Because our study was limited to examining the prevalence of posterior labral tears, we did not discuss the high percentage of other shoulder injuries that were present as well. Whether these injuries are associated with the same mechanism that produces posterior labrocapsular injuries or whether they have been caused by a separate mechanism of injury cannot be determined. Perhaps these posterior labral injuries are not a result of a single simple mechanism of injury, but of a more complex mechanism that involves other quadrants of the glenohumeral joint as well. The training regimen of football players is rigorous and could also play a part in the development of these varied injuries.

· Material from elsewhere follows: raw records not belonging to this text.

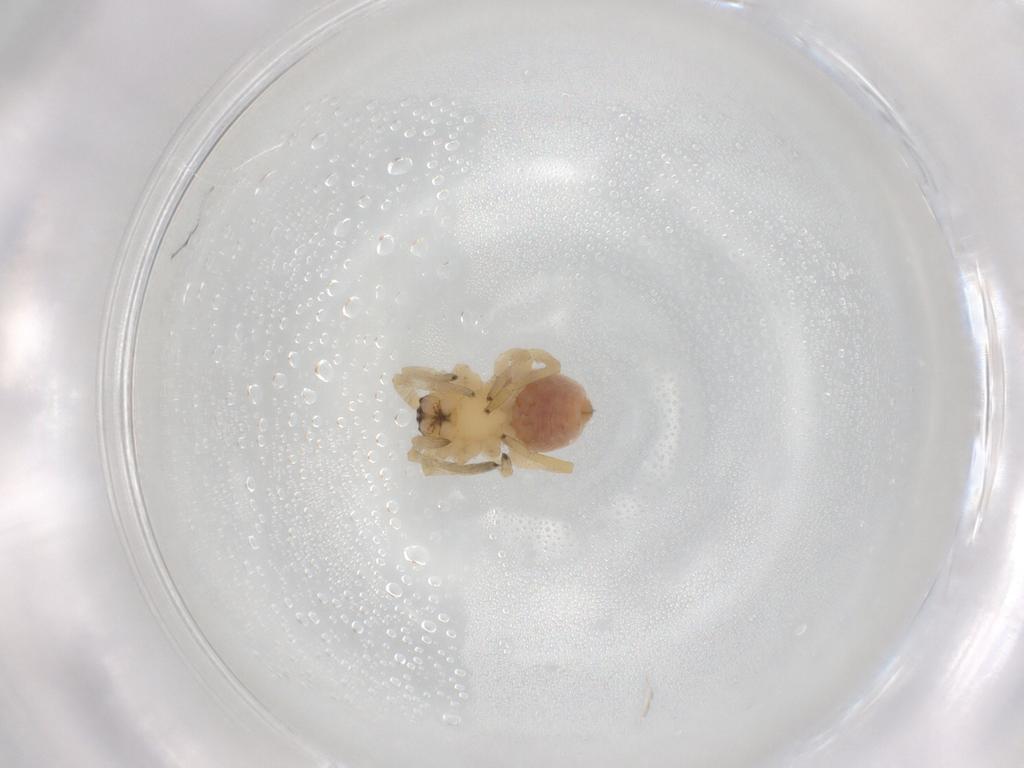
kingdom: Animalia
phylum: Arthropoda
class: Arachnida
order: Araneae
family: Cheiracanthiidae
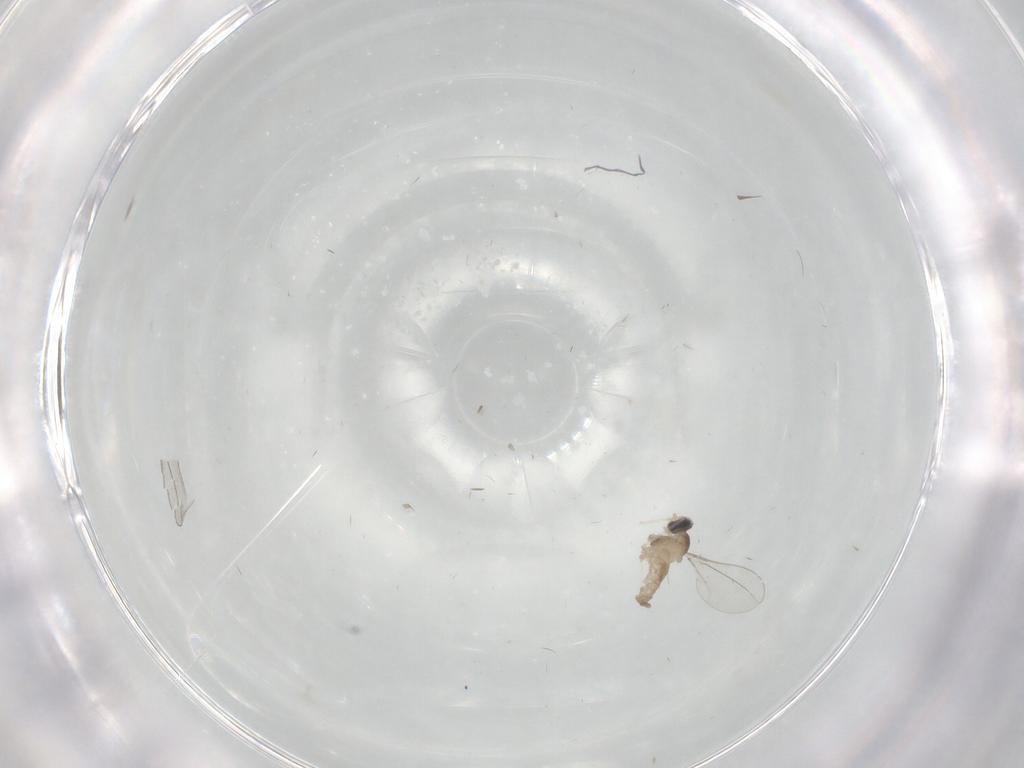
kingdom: Animalia
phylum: Arthropoda
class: Insecta
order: Diptera
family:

A final limitation of our study is that we have surgical proof of the MR diagnosis for only 16 of 25 labral tears. However, MR arthrography has been shown to be an accurate technique for evaluating the capsuloligamentous complex and labrum [13, 16], and we are confident diagnosing posterior labral lesions using this technique, especially with the exclusion of equivocal findings.
Conclusions
Our study results suggest that posterior labral injuries are almost 15
times more common in football players than in the general population. In
addition, similar injuries occur in non-football players whose shoulders are
likely subjected to a similar posteriorly directed force leading to posterior
translation of the humeral head relative to the glenoid. We think that most of
the posterior labral tears in our population resulted from multiple episodes
of microtrauma. Given this mechanism, it is plausible that weight-training
regimens may also play a significant role in the development of these
injuries. Further study of these and other etiologic factors is warranted. If
significant associations can be shown between posterior labral tears and
injuries specific to a sport or type of weight training, those findings could
lead to changes in playing practices, athletic gear, and weight-training
regimens. Finally, an increased awareness of posterior labral tears among
interested physicians may lead to a better understanding of the injury.